For many years, despite lack of systematic surveillance mechanism for Zika virus disease, sporadic human cases were detected in Africa. Since 2007 the spread of the virus has been confirmed in 8 Pacific islands, 25 countries and territories of the Americas, and a few Asian countries. In the African region, Cape Verde has reported outbreak with over 7000 cases from October 2015 to January 2016. However, the number of cases has been on the decline since December 2015 according to available data.

ASSESSING THE POTENTIAL RISK OF ZIKA VIRUS OUTBREAK IN THE WHO AFRICAN REGION

To assess the risk of a Zika outbreak in the countries of the WHO African region, consideration must be given to a number of ecological, epidemiological, structural and system factors that contribute to the likelihood and magnitude of an outbreak.

There is limited data on the epidemiology and transmission cycle of the Zika virus. The main transmitting vector for Zika virus is Aedes aegypti mosquito, although Ae. Albopictus and other mosquitoes of the Aedes genus are thought to have adapted to the virus and in some cases have been shown to transmit it. Ae aegypti is also the main mosquito that transmits Yellow fever, chikungunya and dengue viruses. Considering the wide distribution of the vector and its efficiency in transmitting several arboviruses on the continent, all the countries in the African Region are at risk of Zika virus transmission.

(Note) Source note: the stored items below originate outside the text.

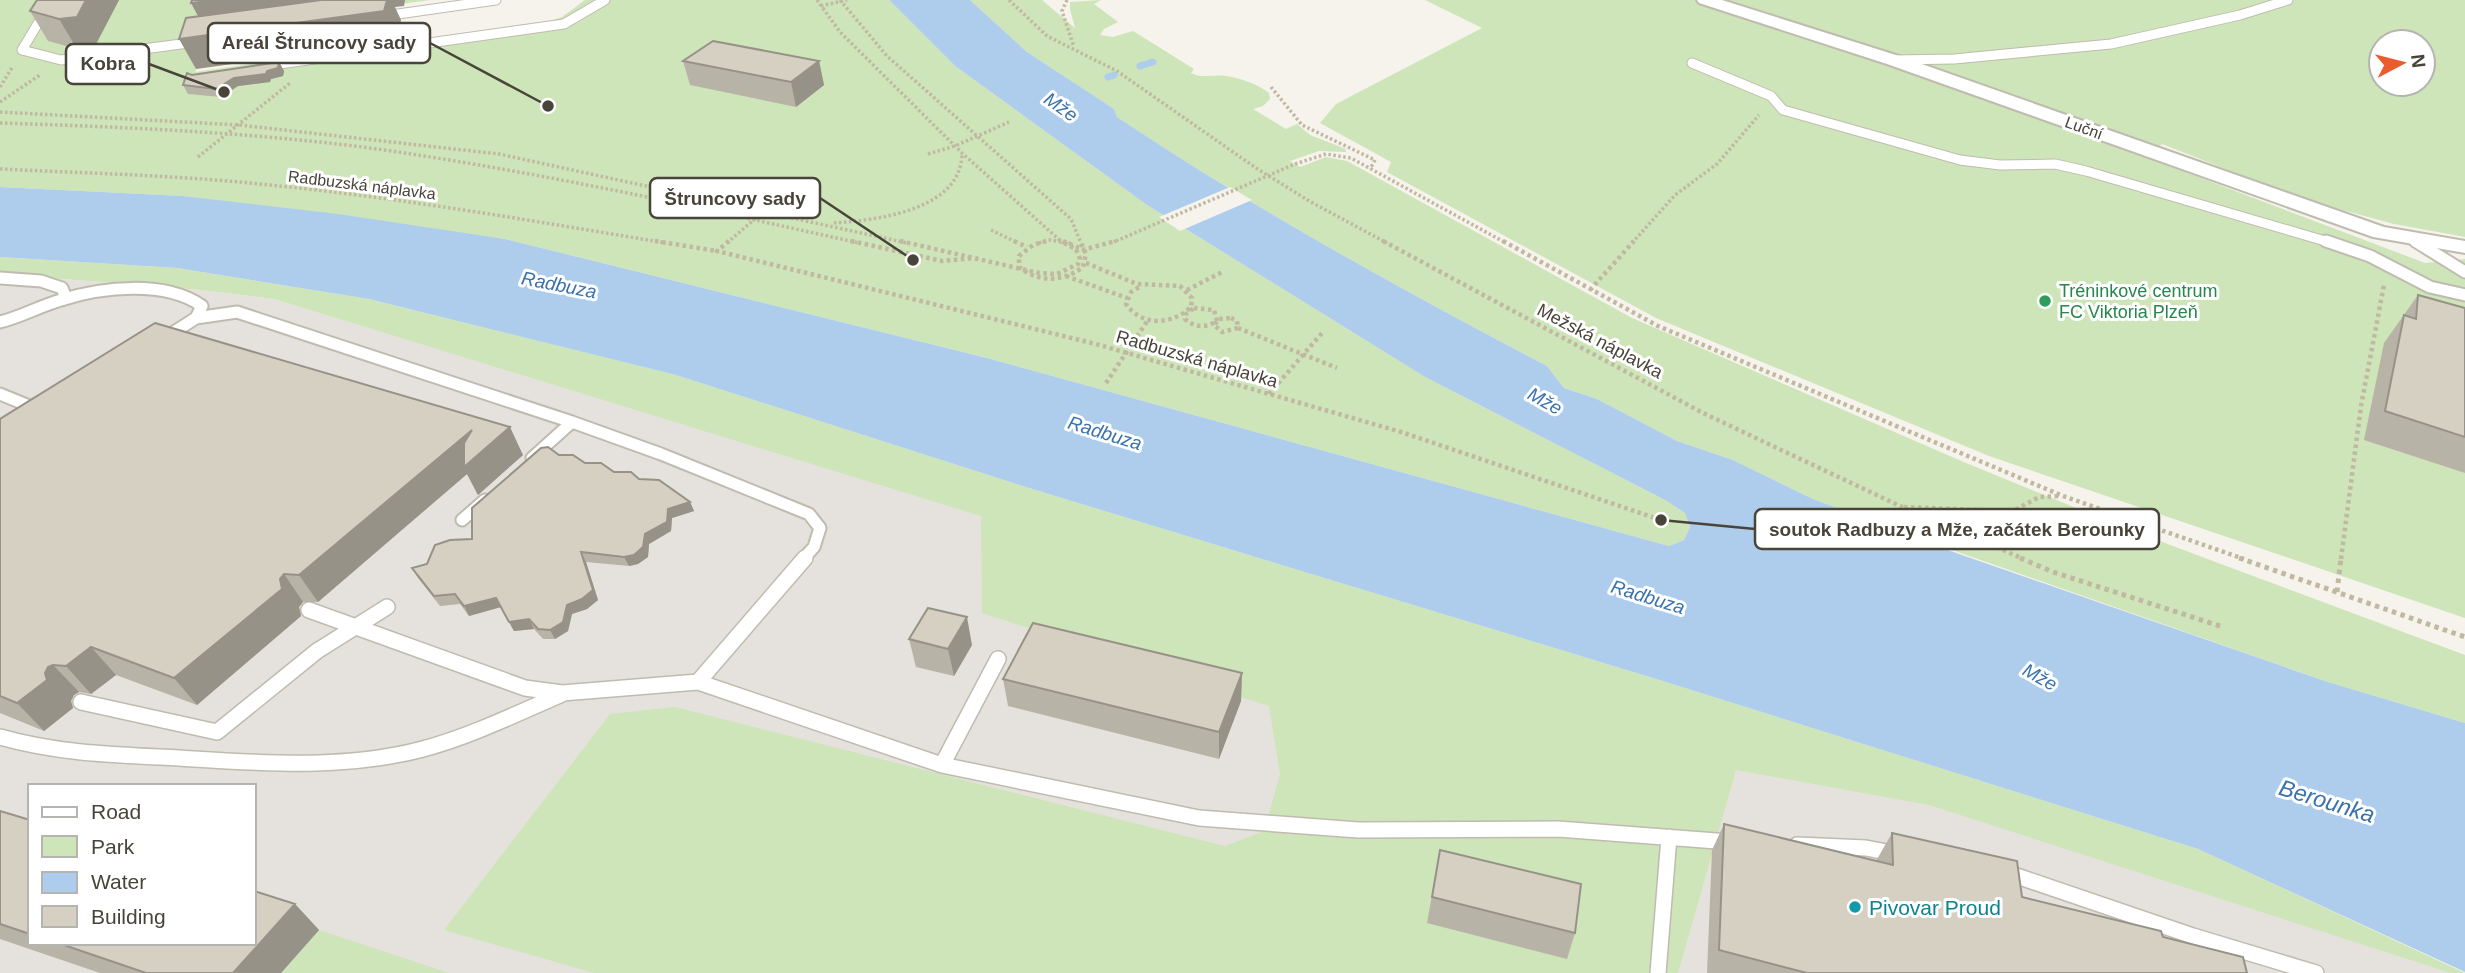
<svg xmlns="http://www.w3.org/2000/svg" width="2465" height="973" viewBox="0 0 2465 973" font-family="Arial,sans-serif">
<rect width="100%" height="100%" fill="#f5f3ec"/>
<path fill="#e5e2dd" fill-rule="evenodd" d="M0,274l202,16 72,9 1983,606 197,68h-2454zM30,786h224v157h-224z"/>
<path fill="#cde5b8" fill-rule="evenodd" d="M0,0h430l-218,30 -17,42 352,-50 15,-5 23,-17h304l66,66 192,139 278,172 240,123 20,13 5,14 -6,13 -15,6 -682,-188 -482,-119 -322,-43 -183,-9z
M970,0h72l33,28 -5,-19v-7l31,-2 -7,4 24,18 -14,7 -4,6 13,2 20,-6 61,38 -3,4c11,6 23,1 35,3 15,2 31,8 43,17l1,6 -7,7 -10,3 33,20 11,-5 13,11 36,14v3l-27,-1 -29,10 10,6 26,-10 21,4 285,157 334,145 164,67 335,125v68l-137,-41 -447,-157 -68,-26 -80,-39 -56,-19 -80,-42 -33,-11 -17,-22c-147,-77 -292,-157 -430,-249l-3,-8 -12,-8 -75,-49z
M1425,0h1040v237l-71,-13 -92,-25 -140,-55 -16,13 279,106 40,-4v359l-476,-162 -333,-138 -269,-146 4,-10 -71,-39 16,-19 146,-76zM2381,42h42v42h-42z
M0,257l177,11 192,31 307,76 353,113 624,190 545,171 267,124h-14l-522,-168 -193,-35 -58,203h-1084l-150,-43 166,-216 65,-7 550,139 39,-15 16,-57 -11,-68 -287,-93 -1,-97 -707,-217 -72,-9 -202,-16z
M319,930l130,43h-168z"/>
<path fill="#aecdec" d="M889,0h81l57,52 75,49 12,8 3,8c138,92 283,172 430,249l17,22 33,11 80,42 56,19 80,39 146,55 369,128 137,41v249l-267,-123 -545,-171 -624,-190 -353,-113 -307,-76 -192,-31 -177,-11v-70l183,9 155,18 167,25 482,119 682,188 15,-6 6,-13 -5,-14 -20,-13 -240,-123 -278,-172 -192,-139z"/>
<path fill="#f5f3ec" d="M1230,187l22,13 -72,31 -21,-14z"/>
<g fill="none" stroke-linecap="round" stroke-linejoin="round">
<path stroke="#aecdec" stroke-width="7" d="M1140,66l13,-4
M1108,77l6,-2"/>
<defs>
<path id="lane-far2" d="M52,0l-30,50 39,10 135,-18
M384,16l112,-16
M1893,60l61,-1 157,-15 129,-29 48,-15
M1692,63l79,33 12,14 177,50 40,5 55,-1 31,7 246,72
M265,66l299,-42 41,-24
M2412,239l6,4"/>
<path id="lane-far1" d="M2326,241l44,15 60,31 35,8
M2415,241l50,31
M0,278l41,3 21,7 4,10
M196,318l41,-6 335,110 -40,36
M0,322c21,-5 40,-16 61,-22 41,-13 104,-20 141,6l-6,12 -33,21
M0,394l39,16
M572,422l89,32 148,60 11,14 -6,19 -11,12
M462,520l23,-20"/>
<path id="lane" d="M309,610l216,78 37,5 136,-11 107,-124
M698,682l244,83 56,-106
M81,702l136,30 100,-81 70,-44
M0,737c59,17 119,18 179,21 81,5 165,12 244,-9 48,-13 93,-35 139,-55
M942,765l257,53 159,12 200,-1 172,13
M1797,845l69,3 31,6
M2005,872l188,64 123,37
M1658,973l11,-136"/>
<path id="street" d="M1697,0h25l177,56 485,171 81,14v12l-92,-16 -486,-173 -188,-61z"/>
</defs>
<use href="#lane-far2" stroke="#c0bbaf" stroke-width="11"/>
<use href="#lane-far1" stroke="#c0bbaf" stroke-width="15"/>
<use href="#lane" stroke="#c0bbaf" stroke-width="18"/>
<use href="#street" stroke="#c0bbaf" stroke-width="4"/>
<path stroke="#c1b8a1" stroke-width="3.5" stroke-dasharray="2.5 2.5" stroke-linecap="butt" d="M817,0l23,32 122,121 101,90
M840,0l47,56 184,163 10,24
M1009,0l38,36 70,35 139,97 55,34 76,41
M1067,0l-5,11 12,36
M821,6l26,-6
M0,87l13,-21
M1271,87l31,38 73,35 -5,9
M0,102l40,-27
M0,112l239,13 260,29 408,89
M0,123c124,4 247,9 370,25 165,23 327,59 489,95
M928,154l27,-8 54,-24
M198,157l92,-74
M1295,164l31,-10 25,4 155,85
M0,169c83,4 167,6 250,14 139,13 278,37 416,60
M834,223c44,-3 128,-13 128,-70
M991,230l27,13
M727,243l38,-33
M1039,243l11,-3 20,3
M1109,243l7,-2
M1632,243l43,-48 42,-31 42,-49"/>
<path stroke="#c1b8a1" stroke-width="4.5" stroke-dasharray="3.5 3.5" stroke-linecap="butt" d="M655,241l62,10
M729,241l-12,10 379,93 305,88 260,88
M851,241l91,20 32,-3
M900,241l139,32 18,1 21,-10 2,-5 -4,-10 -16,-8
M1014,241l13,6
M1046,241l-13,4 -14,11v11c20,16 44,15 64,0l3,-13 -6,-13
M1063,241l21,9
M1383,241l320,172 199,94 122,52
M1503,241l155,85 405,170 181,63
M1082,250l34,-9
M1086,263l51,21 43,2 12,12 -1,9c-19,18 -49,20 -65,-3l5,-12 10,-6
M1066,276l61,22
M1187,290l35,-18
M1590,290l44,-49
M1194,308l20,2 3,11c-11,7 -22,7 -32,-2l1,-5z
M1231,318l6,3 1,7 -16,4 -8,-7 5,-6z
M1238,328l99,40
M1106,383l42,-63
M1269,394l53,-61
M1904,507l101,4 10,-1 24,-13 20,-1
M2341,559l20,-153 23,-121"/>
<path stroke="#c1b8a1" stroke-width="5" stroke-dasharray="4.5 4.5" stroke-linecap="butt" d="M2020,558l33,14 167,54
M2239,558l226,79
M2337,592l4,-34"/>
<use href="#lane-far2" stroke="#fff" stroke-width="9"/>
<use href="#lane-far1" stroke="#fff" stroke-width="11"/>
<use href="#lane" stroke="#fff" stroke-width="15"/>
<use href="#street" fill="#fff" fill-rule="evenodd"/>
<path stroke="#c1b8a1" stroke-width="3.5" stroke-dasharray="2.5 2.5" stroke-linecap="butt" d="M1116,241l179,-77"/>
</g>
<path fill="#b8b3a7" d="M37,0h82l-24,46 -18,3 -29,-8 -18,-30z
M683,61h136l5,24 -28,22 -106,-22z
M279,62l5,9 -1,5 -12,3 -1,3 -32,4 -17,11 -33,-3 -5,-9 9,-10z
M2418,295l47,13v165l-101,-33 20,-97z
M0,419l523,36 -45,40 -11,-21 -149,128h-15l-4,5 2,9 -104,89 -81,-30 -25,19 -12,-2 -5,3 -3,6 2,7 -29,23 -44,-18z
M559,455l80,24 51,23 4,9 -22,7 -1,13 -22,13 -1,13 -10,7 -9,2 -43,-4 12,38 -11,9 -15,5 -4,17 -13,8h-12l-9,-10 -20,2 -13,-24 -32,9 -9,-12 -20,2 -22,-28 -6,-10 15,-4 45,-25z
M909,639l63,6 -18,31 -38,-9z
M1242,673l-1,28 -22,58 -211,-53 -5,-27z
M0,811l30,9v123h224l41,-39 24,26 -38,43h-181l-100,-34z
M1724,824l152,37 16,-28 130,64 141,40 84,36h-540l5,-123z
M1440,850l135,83 -8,26 -140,-36z"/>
<path fill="#969288" d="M86,0h33l-24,46 -18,3 -18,-30z
M217,0h188l-1,6 -9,1 6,13 -4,21 -201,28 -17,-30 28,-6 -16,-30z
M819,61l5,24 -28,22 -5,-25z
M279,62l5,9 -1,5 -12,3 -1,3 -32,4 -17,11 -5,-8 18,-11 33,-7z
M510,427l13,28 -45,40 -11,-21 -149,128 -19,-27 173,-145z
M690,502l4,9 -22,7 -1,13 -22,13 -1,13 -10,7 -9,2 -5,-9 44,-48z
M581,552l5,10 12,38 -11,9 -15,5 -4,17 -13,8 -5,-9 17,-25z
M284,574l19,28 -4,5 2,9 -104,89 -23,-27 106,-99z
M496,598l5,9 -32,9 -5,-10z
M967,617l5,28 -18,31 -6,-27z
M529,619l5,10 -20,2 -5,-9z
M91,647l25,28 -25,19 -25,-28z
M53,665l26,27 -5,3 -3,6 2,7 -29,23 -27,-28 28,-30 3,-6z
M1242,673l-1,28 -22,58v-27z
M295,904l24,26 -38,43h-48z"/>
<path fill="#d6d0c2" stroke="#969288" stroke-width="2" d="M37,0h49l-9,17 -18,2 -29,-8z
M192,0h25l-26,3z
M321,0h66l-3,11 -205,28 7,-21z
M713,41l106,20 -28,21 -108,-21z
M279,62l-1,6 -11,3 -1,3 -32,4 -18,11 -33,-4 4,-12 5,2z
M2418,295l47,13v129l-80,-26 19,-96 12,4z
M155,323l355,104 -46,40v-24l8,-13 -173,145 -15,-1 -4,5 2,10 -108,89 -83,-31 -25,19 -13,-1 -5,2 -3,6 2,7 -30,23 -17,-7v-277z
M548,447l11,8h14l12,8h16l13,9h17l8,7 20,1 31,22 -22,7 -1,13 -22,12 -2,13 -9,8 -10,2 -43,-5 12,38 -11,9 -15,6 -4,17 -13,8 -12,-1 -9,-10 -20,3 -13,-24 -32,8 -9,-12 -21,2 -22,-28 15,-4 8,-19 15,-5 22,-1v-31l69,-60z
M928,608l39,9 -19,32 -39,-10z
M1033,623l209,50 -23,59 -216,-53z
M0,811l30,9v114l-30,-10z
M1724,824l169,41 -1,-32 125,28 5,36 139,34 2,6 80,20 4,16h-440l-88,-23z
M1440,850l141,34 -6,49 -143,-36z
M254,891l41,13 -62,69h-87l-88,-30h196z"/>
<circle fill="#2e9e5b" stroke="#fff" stroke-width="2.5" cx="2045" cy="301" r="7"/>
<circle fill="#0f9aa8" stroke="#fff" stroke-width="2.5" cx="1855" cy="907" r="7"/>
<g text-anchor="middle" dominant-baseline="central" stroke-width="6" stroke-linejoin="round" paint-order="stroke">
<g font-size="16" fill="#49443a" stroke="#fff">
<text transform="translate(2084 128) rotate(20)">Luční</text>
<text transform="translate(362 185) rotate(7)">Radbuzská náplavka</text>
</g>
<g font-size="18" fill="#27864d" stroke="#fff" text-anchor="start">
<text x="2059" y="291">Tréninkové centrum<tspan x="2059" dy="21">FC Viktoria Plzeň</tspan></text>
</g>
<g font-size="18" fill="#49443a" stroke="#fff">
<text transform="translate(1600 341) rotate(28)">Mežská náplavka</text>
<text transform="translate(1197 359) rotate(16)">Radbuzská náplavka</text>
</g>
<g font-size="19" font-style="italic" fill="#3a72ae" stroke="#fff">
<text transform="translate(1061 107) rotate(35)">Mže</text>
<text transform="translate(559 285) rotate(11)">Radbuza</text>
<text transform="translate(1545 401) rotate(29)">Mže</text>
<text transform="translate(1105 433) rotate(17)">Radbuza</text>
<text transform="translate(1648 597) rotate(17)">Radbuza</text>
<text transform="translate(2040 677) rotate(29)">Mže</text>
</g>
<g font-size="21" fill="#0d838f" stroke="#fff" text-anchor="start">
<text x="1869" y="907">Pivovar Proud</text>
</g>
<g font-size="23" font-style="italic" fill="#3a72ae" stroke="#fff">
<text transform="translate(2327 801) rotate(17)">Berounka</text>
</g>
</g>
<path fill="none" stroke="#49443a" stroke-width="2.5" d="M548 106L430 43M224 92L149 64M913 260L820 198M1661 520L1755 529"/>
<g fill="#49443a" stroke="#fff" stroke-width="2.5">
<circle cx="548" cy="106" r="7"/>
<circle cx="224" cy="92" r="7"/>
<circle cx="913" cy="260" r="7"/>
<circle cx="1661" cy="520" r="7"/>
</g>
<g fill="#fff" stroke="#49443a" stroke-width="2.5">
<rect x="208" y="23" width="222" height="40" rx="7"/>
<rect x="66" y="44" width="83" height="40" rx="7"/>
<rect x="650" y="178" width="170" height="40" rx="7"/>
<rect x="1755" y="509" width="404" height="40" rx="7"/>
</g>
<g font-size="19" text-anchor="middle" font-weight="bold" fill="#49443a">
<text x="319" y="49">Areál Štruncovy sady</text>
<text x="108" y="70">Kobra</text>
<text x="735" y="205">Štruncovy sady</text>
<text x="1957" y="536">soutok Radbuzy a Mže, začátek Berounky</text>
</g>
<rect x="28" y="784" width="228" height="161" fill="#ffffff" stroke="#b6b4b0" stroke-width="2"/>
<rect x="42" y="807" width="35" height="10" fill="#ffffff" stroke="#b6b4b0" stroke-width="2"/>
<text x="91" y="819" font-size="21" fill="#49443a">Road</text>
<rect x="42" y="836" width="35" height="21" fill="#cde5b8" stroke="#b6b4b0" stroke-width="2"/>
<text x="91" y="854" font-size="21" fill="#49443a">Park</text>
<rect x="42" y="872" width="35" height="21" fill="#aecdec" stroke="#b6b4b0" stroke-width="2"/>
<text x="91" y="889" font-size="21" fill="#49443a">Water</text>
<rect x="42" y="906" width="35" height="21" fill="#d6d0c2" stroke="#b6b4b0" stroke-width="2"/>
<text x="91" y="924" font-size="21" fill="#49443a">Building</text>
<g transform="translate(2402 63) rotate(83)"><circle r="33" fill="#ffffff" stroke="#b6b4b0" stroke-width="2"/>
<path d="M0-5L12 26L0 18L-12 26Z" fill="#ea5b2d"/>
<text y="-10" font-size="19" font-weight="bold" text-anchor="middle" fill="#49443a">N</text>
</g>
</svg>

Historically, the sylvatic (forest) form of the virus was the main one reported in the few studies in Africa. As urbanization increased, however, the Ae aegypti mosquito has adapted to and flourished in the urban environment breeding in open water containers and other collections of stagnant water. In many African cities, there is also a high proportion of the population who reside in slum areas where shelter, water storage, drainage and overall sanitation is poor, potentially increasing the availability of breeding sites for the urban mosquitoes.

Over time, African countries have become more connected with each other through land, water and air transportation increasing the risk of disease spread. They have also increasingly become connected with other countries outside Africa, mainly through air transportation but also through shipping. The potential risk of importation of infections such as Zika virus from other countries is therefore high.

In the event that Zika transmission starts, variations in access to health care and their use for the treatment of acute conditions also contribute the early detection, management and eventual prevention of the spread of infections. The effectiveness of other government systems to respond to a potential outbreak is critical.

Countries with strong health systems, efficient Integrated Disease Surveillance and Response (IDSR) and are implementing the International Health Regulations (IHR 2005) requirements are likely to cope better with a Zika outbreak. Countries in the WHO African region are therefore advised to strengthen: i) vector surveillance and control, ii) disease surveillance and laboratory detection, iii) monitoring the occurrence of neurological complications, and iv) increasing public awareness.